As any 5th grade teacher might remind you, these days of darkness caused by the tilt and rotation of the earth are what make polar regions cold. In the middle of February, average temperatures in the High Arctic sit at around -30 °C as a daily high. But this year, parts of the Arctic saw drastic warming. Shocking climatologists, these record temperatures vastly exceeded any historical highs and soared 30 °C above normal. An inflow of warm air from the south resulted in above freezing temperatures at the coldest region of our planet. At one time, these extreme weather events were rare but are becoming more and more frequent.

A guest at Arctic Watch exploring the sea ice on the Northwest Passage in early July.

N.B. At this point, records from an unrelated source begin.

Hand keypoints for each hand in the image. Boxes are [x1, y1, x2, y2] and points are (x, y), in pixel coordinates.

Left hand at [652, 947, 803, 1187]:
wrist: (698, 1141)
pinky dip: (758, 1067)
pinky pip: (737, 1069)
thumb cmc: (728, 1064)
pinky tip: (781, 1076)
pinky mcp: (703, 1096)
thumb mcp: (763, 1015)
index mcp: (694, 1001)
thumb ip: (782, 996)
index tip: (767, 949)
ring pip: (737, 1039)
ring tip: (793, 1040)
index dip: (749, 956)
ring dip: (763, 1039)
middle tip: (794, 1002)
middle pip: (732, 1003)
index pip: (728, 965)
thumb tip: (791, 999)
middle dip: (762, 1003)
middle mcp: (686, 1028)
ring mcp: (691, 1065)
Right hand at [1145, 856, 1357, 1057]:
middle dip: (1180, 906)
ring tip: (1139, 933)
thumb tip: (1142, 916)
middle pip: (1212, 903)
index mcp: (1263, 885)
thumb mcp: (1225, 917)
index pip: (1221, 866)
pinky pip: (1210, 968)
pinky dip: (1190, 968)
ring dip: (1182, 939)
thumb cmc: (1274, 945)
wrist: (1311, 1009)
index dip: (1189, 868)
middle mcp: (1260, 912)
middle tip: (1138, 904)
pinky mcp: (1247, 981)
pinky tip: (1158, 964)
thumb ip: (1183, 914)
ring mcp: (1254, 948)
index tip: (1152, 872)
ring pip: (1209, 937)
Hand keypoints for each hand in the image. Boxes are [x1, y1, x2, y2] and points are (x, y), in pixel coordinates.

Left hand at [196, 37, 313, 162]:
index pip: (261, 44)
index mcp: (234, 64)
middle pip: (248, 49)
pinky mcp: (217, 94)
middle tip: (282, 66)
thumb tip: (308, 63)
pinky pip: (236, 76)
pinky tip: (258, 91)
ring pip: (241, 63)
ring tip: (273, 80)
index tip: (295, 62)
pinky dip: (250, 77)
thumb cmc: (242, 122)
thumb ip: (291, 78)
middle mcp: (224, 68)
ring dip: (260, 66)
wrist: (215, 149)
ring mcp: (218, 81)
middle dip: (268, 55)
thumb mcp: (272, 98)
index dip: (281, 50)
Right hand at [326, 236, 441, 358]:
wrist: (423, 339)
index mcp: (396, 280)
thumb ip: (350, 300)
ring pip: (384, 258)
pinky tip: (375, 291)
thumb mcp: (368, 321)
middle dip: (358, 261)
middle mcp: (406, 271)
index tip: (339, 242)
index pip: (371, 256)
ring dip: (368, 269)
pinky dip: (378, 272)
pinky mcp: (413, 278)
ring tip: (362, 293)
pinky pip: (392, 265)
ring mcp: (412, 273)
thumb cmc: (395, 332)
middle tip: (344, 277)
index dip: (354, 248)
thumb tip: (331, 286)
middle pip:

Sea ice is melting earlier and forming later. These changes not only affect the way of life of northern communities but also have implication on many animals who have carved out a highly specialized niche in the Arctic. While the media often points to polar bears, who rely on the sea ice to hunt, other animals such as muskoxen are vulnerable to warming temperatures which can cause freezing rain. More on that can be found on our blog.

SUP on the Northwest Passage near Arctic Watch

This warming trend is only going to continue. As more ice melts, open water absorbs heat rather than being refracted by snow and ice. In turn, this increases surface temperatures which allows the air to hold more moisture. More moisture means more storms which is altering weather patterns and the jet stream, creating a self reinforcing feedback loop that brings further heat and moisture to the Arctic. NASA’s Operation IceBridge has been conducting aerial survey’s of polar ice caps for nearly a decade. This dataset is available to the public and showcases the changing Arctic environment.

Every summer, as the sea ice retreats in early July, the beluga whales arrive in Cunningham Inlet. Cunningham Inlet’s ice is melting sooner - as a result, the belugas are generally arriving sooner.

At Arctic Watch, we’ve experienced our share of warming over the past twenty years - the permafrost around Cunningham Inlet has receeded noticeably, warmer temperatures are bringing mosquitoes (which we never had before; now about 5 days per year) and new species of birds (that normally “summer” 1500km south of Arctic Watch). We now have an extra ten days of summer compared to when we first started!